As the size of cells increase, the risk of damage to the cell membrane also increases.

This limits the maximum size of cells - especially of animal cells because they do not have cell walls.

See below for more about the effects on cell size of the structures that hold cells together.

4. Structures that hold the cell together

As indicated on the pages about animal cells, plant cells and bacteria cells, the contents and internal structures of cells vary according to the general type of cell and its specific function within the organism. Some cells are complex structures that contain 100s or 1000s of structures (including different types of organelles) within the cell membrane. For example, in a typical animal cell specialized organelles occupy around 50% of the total cell volume. In order for cells to survive they must remain intact so sufficient mechanical structures must hold the cell contents together.
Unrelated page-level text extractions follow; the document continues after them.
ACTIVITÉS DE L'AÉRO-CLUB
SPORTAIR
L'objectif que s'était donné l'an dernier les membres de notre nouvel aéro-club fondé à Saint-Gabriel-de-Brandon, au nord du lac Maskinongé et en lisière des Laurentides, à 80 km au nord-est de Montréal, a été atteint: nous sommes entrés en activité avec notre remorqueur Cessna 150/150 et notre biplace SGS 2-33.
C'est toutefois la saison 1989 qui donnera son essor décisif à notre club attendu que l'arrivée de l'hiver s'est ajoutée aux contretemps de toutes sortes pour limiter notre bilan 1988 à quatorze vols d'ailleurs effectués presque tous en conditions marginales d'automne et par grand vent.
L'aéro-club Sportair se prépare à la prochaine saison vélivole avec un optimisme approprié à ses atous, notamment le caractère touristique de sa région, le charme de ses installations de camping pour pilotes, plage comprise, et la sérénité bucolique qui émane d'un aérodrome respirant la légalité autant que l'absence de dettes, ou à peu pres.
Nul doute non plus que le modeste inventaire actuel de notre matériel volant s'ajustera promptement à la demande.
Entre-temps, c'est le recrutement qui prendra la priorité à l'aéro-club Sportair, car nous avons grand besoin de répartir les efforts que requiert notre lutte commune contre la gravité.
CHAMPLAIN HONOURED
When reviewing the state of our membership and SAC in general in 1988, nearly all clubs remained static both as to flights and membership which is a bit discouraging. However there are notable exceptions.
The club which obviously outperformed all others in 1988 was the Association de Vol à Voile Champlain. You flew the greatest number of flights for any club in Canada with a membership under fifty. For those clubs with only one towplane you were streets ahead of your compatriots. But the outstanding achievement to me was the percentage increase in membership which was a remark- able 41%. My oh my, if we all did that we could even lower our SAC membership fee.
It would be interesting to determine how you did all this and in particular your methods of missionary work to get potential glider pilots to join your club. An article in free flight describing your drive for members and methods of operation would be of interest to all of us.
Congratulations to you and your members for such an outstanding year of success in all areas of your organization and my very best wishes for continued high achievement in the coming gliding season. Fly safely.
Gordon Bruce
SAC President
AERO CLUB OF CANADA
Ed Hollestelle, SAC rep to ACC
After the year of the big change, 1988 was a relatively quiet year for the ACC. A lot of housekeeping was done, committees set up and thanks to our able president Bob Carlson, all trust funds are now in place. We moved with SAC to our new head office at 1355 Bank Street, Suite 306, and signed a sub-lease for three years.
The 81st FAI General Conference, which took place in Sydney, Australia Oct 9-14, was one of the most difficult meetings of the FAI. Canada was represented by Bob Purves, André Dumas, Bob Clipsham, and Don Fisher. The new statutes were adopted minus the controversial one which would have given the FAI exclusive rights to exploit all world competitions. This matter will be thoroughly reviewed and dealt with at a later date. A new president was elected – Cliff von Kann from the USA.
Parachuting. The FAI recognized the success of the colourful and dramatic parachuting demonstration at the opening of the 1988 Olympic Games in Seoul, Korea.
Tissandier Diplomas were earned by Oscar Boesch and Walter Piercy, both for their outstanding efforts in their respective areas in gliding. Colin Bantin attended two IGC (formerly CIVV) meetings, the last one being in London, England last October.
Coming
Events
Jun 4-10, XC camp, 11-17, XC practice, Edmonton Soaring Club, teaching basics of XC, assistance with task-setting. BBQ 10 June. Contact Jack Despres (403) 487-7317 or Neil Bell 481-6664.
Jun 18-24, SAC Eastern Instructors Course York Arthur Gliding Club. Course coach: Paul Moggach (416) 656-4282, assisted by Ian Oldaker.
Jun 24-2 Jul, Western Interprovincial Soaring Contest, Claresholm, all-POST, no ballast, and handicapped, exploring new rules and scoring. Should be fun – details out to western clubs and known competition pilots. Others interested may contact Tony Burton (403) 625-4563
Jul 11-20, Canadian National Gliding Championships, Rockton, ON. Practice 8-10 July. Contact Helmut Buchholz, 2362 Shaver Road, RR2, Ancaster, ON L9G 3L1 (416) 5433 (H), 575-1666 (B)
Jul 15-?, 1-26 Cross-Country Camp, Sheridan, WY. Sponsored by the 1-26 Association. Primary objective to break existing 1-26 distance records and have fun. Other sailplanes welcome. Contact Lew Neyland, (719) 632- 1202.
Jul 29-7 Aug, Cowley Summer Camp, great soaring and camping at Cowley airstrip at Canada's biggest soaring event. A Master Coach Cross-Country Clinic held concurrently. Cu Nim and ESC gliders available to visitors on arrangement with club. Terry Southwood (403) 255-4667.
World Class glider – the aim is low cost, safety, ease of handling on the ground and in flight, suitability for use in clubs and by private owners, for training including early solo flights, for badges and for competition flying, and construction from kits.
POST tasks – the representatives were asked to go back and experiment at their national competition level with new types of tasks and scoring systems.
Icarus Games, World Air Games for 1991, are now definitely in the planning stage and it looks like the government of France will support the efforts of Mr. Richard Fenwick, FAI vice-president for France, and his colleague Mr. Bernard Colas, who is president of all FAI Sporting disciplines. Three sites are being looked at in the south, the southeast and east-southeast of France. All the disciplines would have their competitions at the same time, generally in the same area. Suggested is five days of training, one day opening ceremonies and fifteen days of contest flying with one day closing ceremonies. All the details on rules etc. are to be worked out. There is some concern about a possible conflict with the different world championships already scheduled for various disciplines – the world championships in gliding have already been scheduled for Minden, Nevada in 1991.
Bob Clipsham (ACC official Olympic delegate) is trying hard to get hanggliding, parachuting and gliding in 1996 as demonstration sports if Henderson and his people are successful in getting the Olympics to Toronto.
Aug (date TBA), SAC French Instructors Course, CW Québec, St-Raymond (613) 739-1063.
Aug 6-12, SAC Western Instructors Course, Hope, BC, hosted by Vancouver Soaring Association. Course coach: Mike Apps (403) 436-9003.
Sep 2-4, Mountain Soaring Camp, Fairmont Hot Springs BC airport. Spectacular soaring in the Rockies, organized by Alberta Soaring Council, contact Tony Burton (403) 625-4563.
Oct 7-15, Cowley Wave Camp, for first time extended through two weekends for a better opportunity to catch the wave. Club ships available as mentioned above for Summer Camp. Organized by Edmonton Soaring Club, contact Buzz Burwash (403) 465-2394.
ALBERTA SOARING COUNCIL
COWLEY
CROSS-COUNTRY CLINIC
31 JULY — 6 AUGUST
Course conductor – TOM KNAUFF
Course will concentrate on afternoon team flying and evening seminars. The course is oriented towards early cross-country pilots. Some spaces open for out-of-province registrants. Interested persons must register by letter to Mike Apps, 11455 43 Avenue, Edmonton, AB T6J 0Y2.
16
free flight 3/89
The cell membrane (mentioned above) has many important functions including enclosing the contents of the cell - but it is not solely responsible for providing enough structure to hold the cell together.

Cells need sufficient structural support, which is provided by:

1. Support from outside the cell membrane:
Most cells have some form of "extracellular" support.
Plant cells and bacteria cells have cell walls - although they are different types of cell walls. The structure of plant cell walls consists of cellulose microfibrils forming a mesh (imagine a fine net) around the outer surface of the cell membrane and a matrix of polysaccharides including pectins and hemicelluloses occupying the regions defined by the mesh of microfibrils. The overall effect is formation of a strong composite structure that supports and protects its contents e.g. against damage to the cell membrane due to expansion of the cytoplasm due to endocytosis.
Cell walls enable plant cells to be larger than animal cells - plant cells are usually bigger than animal cells.
So what form of extracellular support do animal cells have ?
Glycocalyx: External to the cell membrane, animal cells have a fine outer-layer of extracellular polymeric material (glycoprotein) which is called the glycocalyx. It consists of short-chain polysaccharides and provides some mechanical support - but much less support than that provided by a cell wall.
Glycocalyx isn't limited to animal cells. It also forms the capsule, or "slime layer" of some bacteria (prokaryotes).

2. Support from within the cell membrane:
i.e. "intracellular" support.
The cell membrane and the cytoplasm and organelles within it are inter-connected by many protein structures that, together, form the cytoskeleton of the cell. The functions of the cytoskeleton include protecting and supporting the structure of the cell as well as helping to maintain the shape of the cell.